> _SELECTED TEXT_:

****

RF-DETR uses a DINOv2 vision transformer backbone and supports both detection and instance segmentation in a single, consistent API. Core models (Nano through Large) and all code are released under the Apache 2.0 license; XL and 2XLarge detection models require rfdetr[plus] and are provided under PML 1.0.
Developed by Isaac Robinson, Peter Robicheaux, Fedor Popov, Deva Ramanan (CMU), and Neehar Peri (CMU) at Roboflow. If you use RF-DETR in your research, please cite:
@inproceedings{robinson2026rfdetr,
title = {RF-DETR: Real-Time Detection Transformer},
author = {Robinson, Isaac and Robicheaux, Peter and Popov, Fedor and Ramanan, Deva and Peri, Neehar},
booktitle = {International Conference on Learning Representations (ICLR)},
year = {2026},
url = {https://arxiv.org/abs/2511.09554}
}
Install¶
You can install and use rfdetr in a Python>=3.10 environment. For detailed installation instructions, including installing from source, and setting up a local development environment, check out our install page.
Quickstart¶
Tutorials¶
-
Train RF-DETR on a Custom Dataset. Video

End to end walkthrough of training RF-DETR on a custom dataset.
-
Deploy RF-DETR to NVIDIA Jetson. Article

Instructions for deploying RF-DETR on NVIDIA Jetson with Roboflow Inference.
-
Train and Deploy RF-DETR with Roboflow

Cloud training and hardware deployment workflow using Roboflow.
Benchmarks¶
RF-DETR achieves the best accuracy–latency trade-off among real-time object detection and instance segmentation models — both on COCO and on the more demanding RF100-VL benchmark (domain adaptability). For detailed benchmark tables and methodology, check out our benchmarks page.

****

> _ENTRIES SHOWN_:
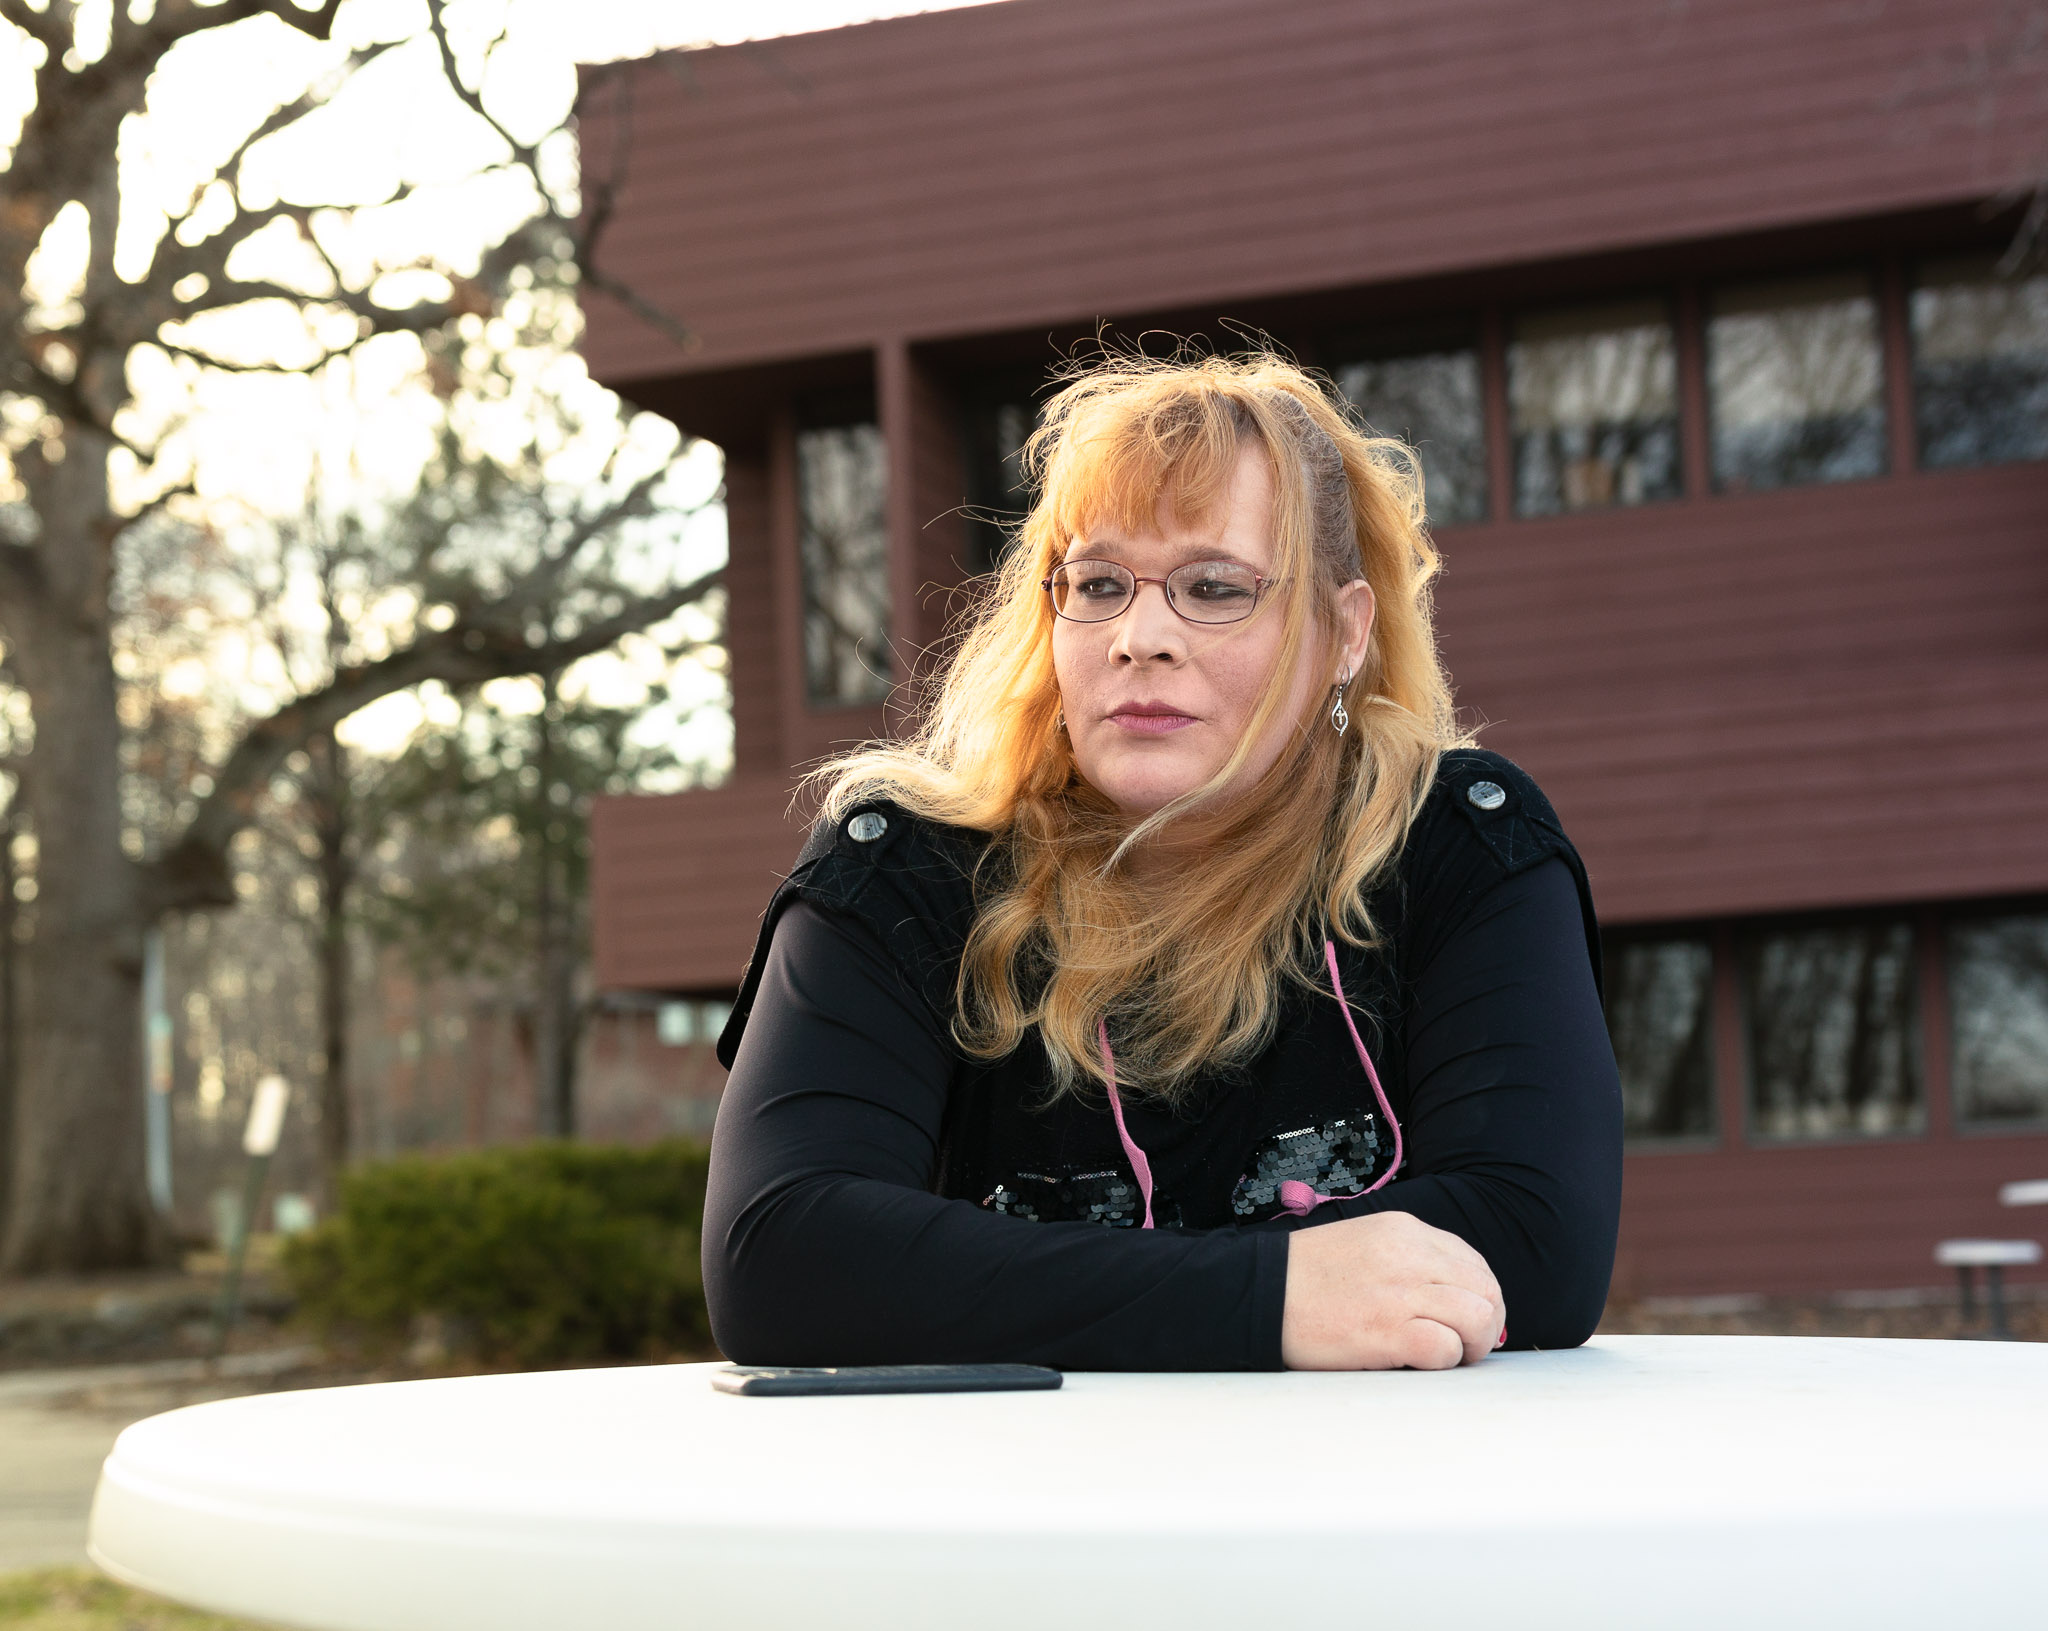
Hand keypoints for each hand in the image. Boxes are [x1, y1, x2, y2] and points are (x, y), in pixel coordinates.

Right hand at [1279, 1211, 1505, 1369]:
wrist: (1256, 1292)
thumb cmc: (1305, 1279)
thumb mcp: (1364, 1245)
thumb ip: (1408, 1261)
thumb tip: (1453, 1296)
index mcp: (1404, 1231)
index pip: (1473, 1262)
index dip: (1479, 1297)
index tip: (1465, 1320)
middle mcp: (1409, 1255)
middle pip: (1486, 1289)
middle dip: (1486, 1323)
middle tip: (1464, 1345)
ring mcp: (1400, 1292)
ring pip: (1479, 1317)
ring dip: (1471, 1344)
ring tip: (1447, 1355)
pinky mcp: (1388, 1331)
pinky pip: (1447, 1349)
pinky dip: (1443, 1361)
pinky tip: (1419, 1362)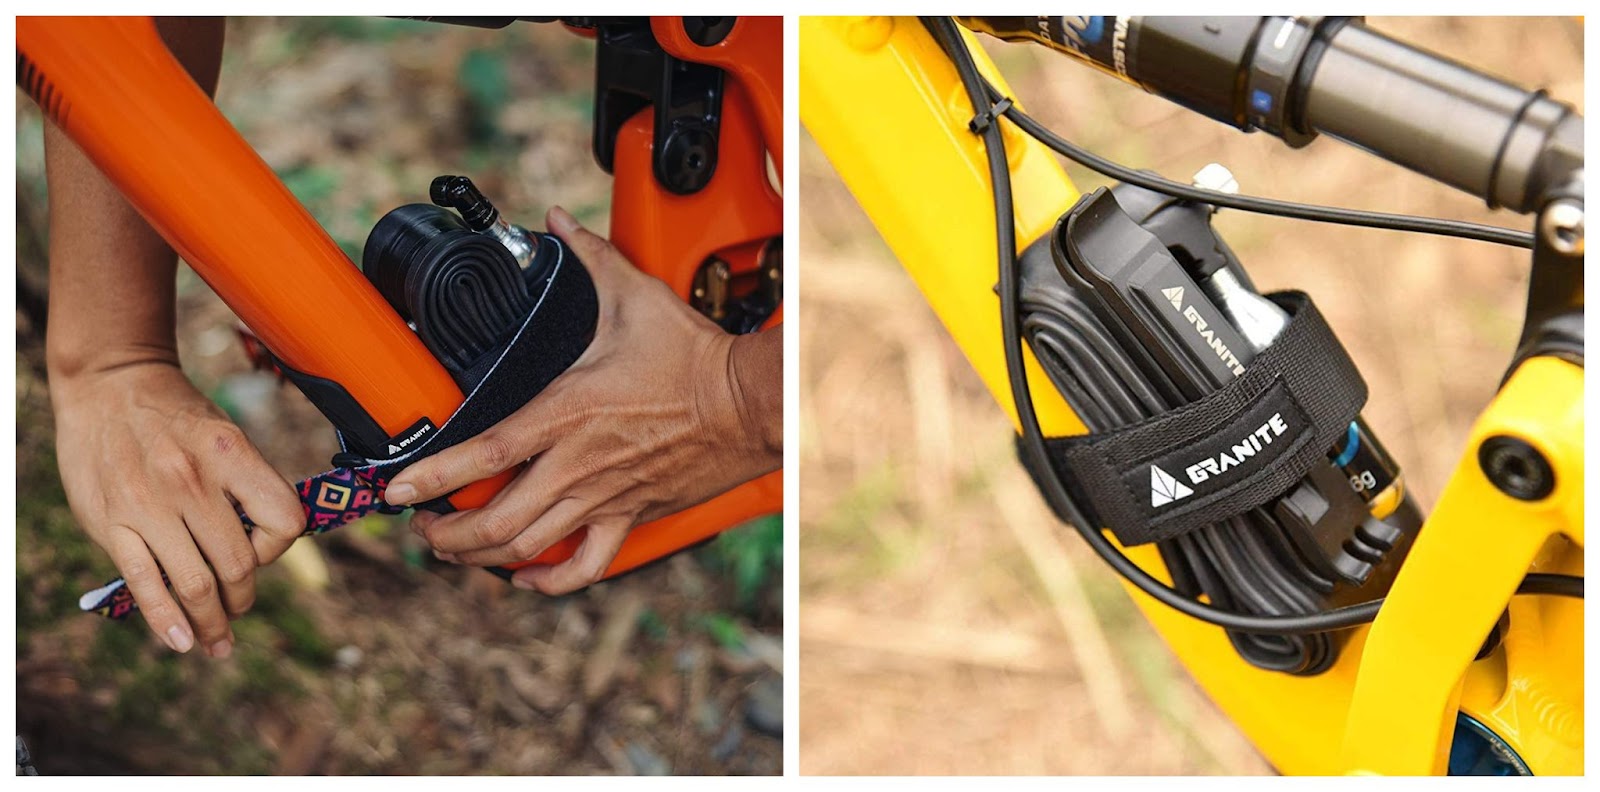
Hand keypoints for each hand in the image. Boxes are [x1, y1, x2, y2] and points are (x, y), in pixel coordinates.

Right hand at [52, 362, 303, 655]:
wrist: (111, 386)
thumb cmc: (180, 418)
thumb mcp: (228, 435)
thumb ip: (247, 489)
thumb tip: (269, 549)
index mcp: (232, 453)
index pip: (285, 521)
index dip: (281, 546)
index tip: (263, 550)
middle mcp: (192, 479)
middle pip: (238, 563)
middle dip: (243, 598)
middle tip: (239, 609)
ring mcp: (147, 504)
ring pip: (194, 584)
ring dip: (212, 622)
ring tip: (217, 641)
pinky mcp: (110, 523)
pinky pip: (145, 584)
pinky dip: (167, 621)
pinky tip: (182, 640)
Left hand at [385, 206, 781, 593]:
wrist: (748, 404)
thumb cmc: (693, 356)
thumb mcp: (635, 297)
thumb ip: (588, 257)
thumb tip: (555, 220)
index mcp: (568, 412)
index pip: (486, 453)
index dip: (433, 476)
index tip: (395, 489)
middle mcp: (579, 464)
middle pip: (496, 520)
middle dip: (447, 531)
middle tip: (421, 523)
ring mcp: (604, 496)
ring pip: (529, 548)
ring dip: (480, 556)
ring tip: (454, 547)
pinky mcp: (630, 516)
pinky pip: (585, 566)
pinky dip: (548, 580)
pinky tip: (526, 575)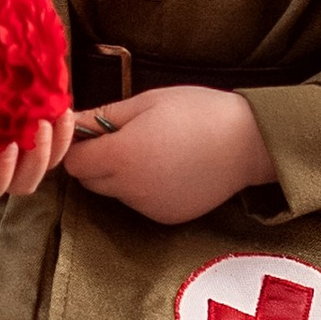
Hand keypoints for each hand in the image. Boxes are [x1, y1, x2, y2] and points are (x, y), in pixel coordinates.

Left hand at [61, 84, 270, 224]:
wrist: (248, 142)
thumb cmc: (198, 112)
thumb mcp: (146, 101)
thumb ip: (104, 116)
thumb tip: (71, 121)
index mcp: (122, 156)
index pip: (74, 163)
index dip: (78, 145)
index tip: (92, 131)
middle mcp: (131, 189)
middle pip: (90, 181)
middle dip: (95, 161)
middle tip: (120, 136)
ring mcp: (149, 207)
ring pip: (115, 193)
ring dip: (119, 175)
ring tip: (151, 149)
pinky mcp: (167, 218)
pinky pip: (139, 203)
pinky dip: (142, 188)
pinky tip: (167, 167)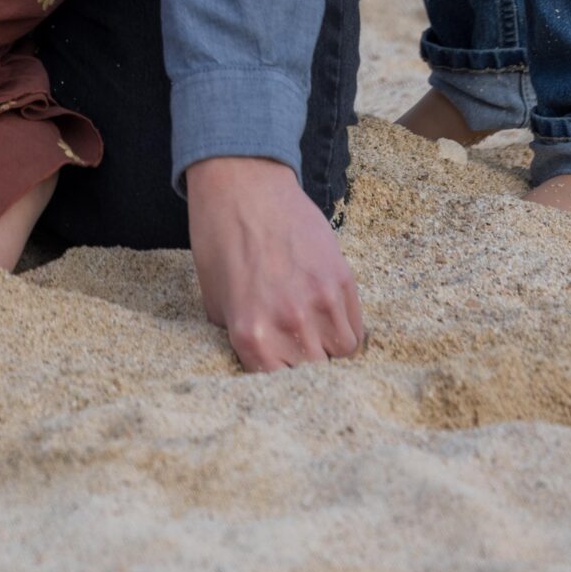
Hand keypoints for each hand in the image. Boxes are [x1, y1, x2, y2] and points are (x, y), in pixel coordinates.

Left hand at [186, 155, 365, 371]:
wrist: (243, 184)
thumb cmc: (219, 238)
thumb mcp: (214, 299)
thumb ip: (239, 338)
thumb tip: (262, 360)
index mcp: (251, 335)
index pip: (278, 388)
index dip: (281, 379)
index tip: (282, 371)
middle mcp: (289, 325)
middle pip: (315, 376)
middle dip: (307, 367)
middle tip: (298, 350)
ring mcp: (320, 302)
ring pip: (343, 354)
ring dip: (330, 348)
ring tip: (315, 331)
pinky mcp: (342, 278)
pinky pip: (356, 325)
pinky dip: (346, 326)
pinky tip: (329, 314)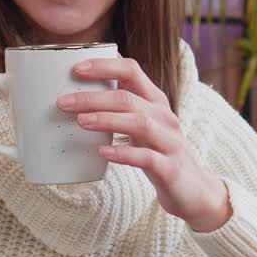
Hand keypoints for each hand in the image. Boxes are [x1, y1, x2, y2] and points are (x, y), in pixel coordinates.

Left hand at [56, 57, 232, 232]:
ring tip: (80, 121)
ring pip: (139, 123)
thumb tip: (82, 89)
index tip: (76, 68)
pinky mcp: (170, 168)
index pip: (132, 70)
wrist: (193, 189)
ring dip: (107, 120)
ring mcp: (169, 142)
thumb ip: (120, 106)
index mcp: (155, 100)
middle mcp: (164, 116)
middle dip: (93, 97)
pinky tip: (104, 152)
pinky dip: (124, 153)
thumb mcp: (142, 123)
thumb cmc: (158, 152)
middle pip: (128, 98)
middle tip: (63, 102)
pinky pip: (147, 158)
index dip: (104, 66)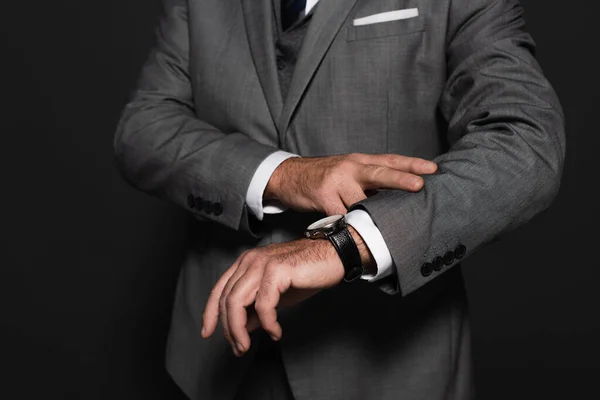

****

> _WORK INSTRUCTION A_:
Answer these questions from the RF-DETR page:
(i) Which vision transformer backbone does RF-DETR use?
(ii) What Python version is required for installing rfdetr?
(iii) Which benchmark does the page call more demanding than COCO?
> _WORK INSTRUCTION B_:
Repeat the part of the RF-DETR page starting with "End to end walkthrough" and going on through "workflow using Roboflow.".
> _WORK INSTRUCTION C_:
Write the next part of the RF-DETR page, picking up after its final sentence.
The listing is unrelated to the RF-DETR page.

> _YOUR RESPONSE A_:
(i) DINOv2
(ii) Python 3.10 or later (Python>=3.10)
(iii) RF100-VL

> _YOUR RESPONSE B_:
End to end walkthrough of training RF-DETR on a custom dataset.
-
Deploy RF-DETR to NVIDIA Jetson. Article

Instructions for deploying RF-DETR on NVIDIA Jetson with Roboflow Inference.
-
Train and Deploy RF-DETR with Roboflow

Cloud training and hardware deployment workflow using Roboflow.

> _YOUR RESPONSE C_:
Detection¶

| Architecture | COCO AP50 | COCO AP50:95 | RF100VL AP50 | RF100VL AP50:95 | Latency (ms) | Params (M) | Resolution |
|---|---|---|---|---|---|---|---|
| RF-DETR-N | 67.6 | 48.4 | 85.0 | 57.7 | 2.3 | 30.5 | 384×384 |
| RF-DETR-S | 72.1 | 53.0 | 86.7 | 60.2 | 3.5 | 32.1 | 512×512 |
| RF-DETR-M | 73.6 | 54.7 | 87.4 | 61.2 | 4.4 | 33.7 | 576×576 |
| RF-DETR-L | 75.1 | 56.5 | 88.2 | 62.2 | 6.8 | 33.9 | 704×704 |
| RF-DETR-XL | 77.4 | 58.6 | 88.5 | 62.9 | 11.5 | 126.4 | 700×700 |
| RF-DETR-2XL | 78.5 | 60.1 | 89.0 | 63.2 | 17.2 | 126.9 | 880×880 |
Segmentation¶

| Architecture | COCO AP50 | COCO AP50:95 | Latency (ms) | Params (M) | Resolution |
|---|---|---|---|---|---|
| RF-DETR-Seg-N | 63.0 | 40.3 | 3.4 | 33.6 | 312×312 |
| RF-DETR-Seg-S | 66.2 | 43.1 | 4.4 | 33.7 | 384×384 |
| RF-DETR-Seg-M | 68.4 | 45.3 | 5.9 | 35.7 | 432×432 |
| RF-DETR-Seg-L | 70.5 | 47.1 | 8.8 | 36.2 | 504×504 |
| RF-DETR-Seg-XL | 72.2 | 48.8 | 13.5 | 38.1 | 624×624 |
| RF-DETR-Seg-2XL | 73.1 | 49.9 | 21.8 | 38.6 | 768×768 |
Frequently Asked Questions¶
What is RF-DETR? RF-DETR (Roboflow Detection Transformer) is a real-time object detection and instance segmentation model from Roboflow, accepted at ICLR 2026. It uses a DINOv2 vision transformer backbone and achieves state-of-the-art accuracy–latency trade-offs on COCO (60.1 AP50:95 for RF-DETR-2XL) and RF100-VL.
How does RF-DETR compare to YOLOv11? RF-DETR-L achieves 56.5 AP50:95 on COCO at 6.8 ms latency on an NVIDIA T4, outperforming YOLOv11x (54.7 AP) at lower latency. The DINOv2 backbone gives RF-DETR stronger performance on domain-shift benchmarks such as RF100-VL.
What GPU is required to train RF-DETR? A CUDA-capable GPU with at least 8 GB VRAM (e.g., NVIDIA RTX 3060, T4, A10) is recommended for fine-tuning. Smaller models (RF-DETR-N and RF-DETR-S) can fit in 6 GB VRAM with reduced batch size. CPU inference is supported for evaluation.
Which dataset formats does RF-DETR support?
RF-DETR supports COCO JSON and YOLO-format datasets (with dataset_file: "yolo"). Roboflow datasets export directly to both formats. Detection and segmentation datasets use the same format — the model variant determines the task.
Can RF-DETR run in real time? Yes. RF-DETR-N runs at 2.3 ms per frame on a T4 GPU (TensorRT FP16, batch 1), and RF-DETR-L at 6.8 ms — both well within real-time thresholds. ONNX and TFLite exports are available for edge deployment.
What is the difference between RF-DETR detection and segmentation models?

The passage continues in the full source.